Analysis of multi-source metabolomic data using joint and individual variation explained (JIVE)†
Abstract
Metabolic profiling is increasingly being used for understanding biological processes but there is no single analytical technique that provides a complete quantitative or qualitative profiling of the metabolome. Data fusion (i.e. joint analysis of data from multiple sources) has the potential to circumvent this issue facilitating knowledge discovery and reliable biomarker identification. Another field of application of data fusion is the simultaneous analysis of metabolomic changes through several biofluids or tissues. However, metabolomics typically deals with large datasets, with hundreds to thousands of variables and the identification of shared and individual factors or structures across multiple sources is challenging due to the high variable to sample ratios and differences in intensity and noise range.

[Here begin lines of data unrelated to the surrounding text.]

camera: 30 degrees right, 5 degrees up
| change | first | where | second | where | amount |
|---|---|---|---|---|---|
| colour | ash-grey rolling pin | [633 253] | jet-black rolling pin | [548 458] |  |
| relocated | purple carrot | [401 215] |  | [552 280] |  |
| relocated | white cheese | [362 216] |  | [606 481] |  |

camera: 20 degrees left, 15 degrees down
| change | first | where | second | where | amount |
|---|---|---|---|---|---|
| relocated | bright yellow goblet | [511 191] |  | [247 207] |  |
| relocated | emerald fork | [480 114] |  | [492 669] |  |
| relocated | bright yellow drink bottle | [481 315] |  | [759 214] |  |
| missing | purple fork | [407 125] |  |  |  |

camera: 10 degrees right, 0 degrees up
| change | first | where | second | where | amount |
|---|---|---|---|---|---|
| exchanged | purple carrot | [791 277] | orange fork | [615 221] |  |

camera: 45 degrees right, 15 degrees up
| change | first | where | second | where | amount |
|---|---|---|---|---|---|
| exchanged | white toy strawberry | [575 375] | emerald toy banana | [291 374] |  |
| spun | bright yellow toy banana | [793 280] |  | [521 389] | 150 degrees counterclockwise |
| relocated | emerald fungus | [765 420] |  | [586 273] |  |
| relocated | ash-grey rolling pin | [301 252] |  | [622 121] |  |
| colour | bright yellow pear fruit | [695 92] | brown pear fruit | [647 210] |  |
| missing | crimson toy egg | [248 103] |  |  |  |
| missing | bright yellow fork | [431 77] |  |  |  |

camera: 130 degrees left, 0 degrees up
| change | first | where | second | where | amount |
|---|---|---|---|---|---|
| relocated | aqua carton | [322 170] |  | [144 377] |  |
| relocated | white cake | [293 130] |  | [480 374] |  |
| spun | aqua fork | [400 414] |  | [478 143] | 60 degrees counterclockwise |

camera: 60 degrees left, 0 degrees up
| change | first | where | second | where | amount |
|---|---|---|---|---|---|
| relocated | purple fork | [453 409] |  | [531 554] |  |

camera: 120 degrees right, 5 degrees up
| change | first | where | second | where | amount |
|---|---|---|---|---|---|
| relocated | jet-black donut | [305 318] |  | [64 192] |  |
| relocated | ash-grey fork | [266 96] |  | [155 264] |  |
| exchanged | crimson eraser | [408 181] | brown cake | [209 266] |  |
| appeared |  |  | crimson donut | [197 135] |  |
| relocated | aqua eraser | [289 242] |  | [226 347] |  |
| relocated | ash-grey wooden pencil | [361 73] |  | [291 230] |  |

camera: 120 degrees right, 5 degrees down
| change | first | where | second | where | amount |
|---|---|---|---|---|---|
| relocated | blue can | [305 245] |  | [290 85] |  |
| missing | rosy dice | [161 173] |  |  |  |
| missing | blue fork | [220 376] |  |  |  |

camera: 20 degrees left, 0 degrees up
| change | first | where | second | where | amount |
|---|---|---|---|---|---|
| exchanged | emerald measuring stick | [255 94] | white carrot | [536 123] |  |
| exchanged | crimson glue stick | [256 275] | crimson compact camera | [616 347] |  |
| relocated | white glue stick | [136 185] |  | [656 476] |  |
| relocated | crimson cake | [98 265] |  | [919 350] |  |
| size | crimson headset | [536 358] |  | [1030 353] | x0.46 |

In this work we apply a recent method, Joint and Individual Variation Explained (JIVE), for the integrated unsupervised analysis of metabolomic profiles from multiple data sources. This method separates the shared patterns among data sources (i.e. the joint structure) from the individual structure of each data source that is unrelated to the joint structure. Two examples are described to show the applicability of JIVE for the simultaneous analysis of multi-source data using: (i) plasma samples subjected to different analytical techniques, sample treatment and measurement conditions; and (ii) plasma and urine samples subjected to liquid chromatography-mass spectrometry measured using two ionization conditions.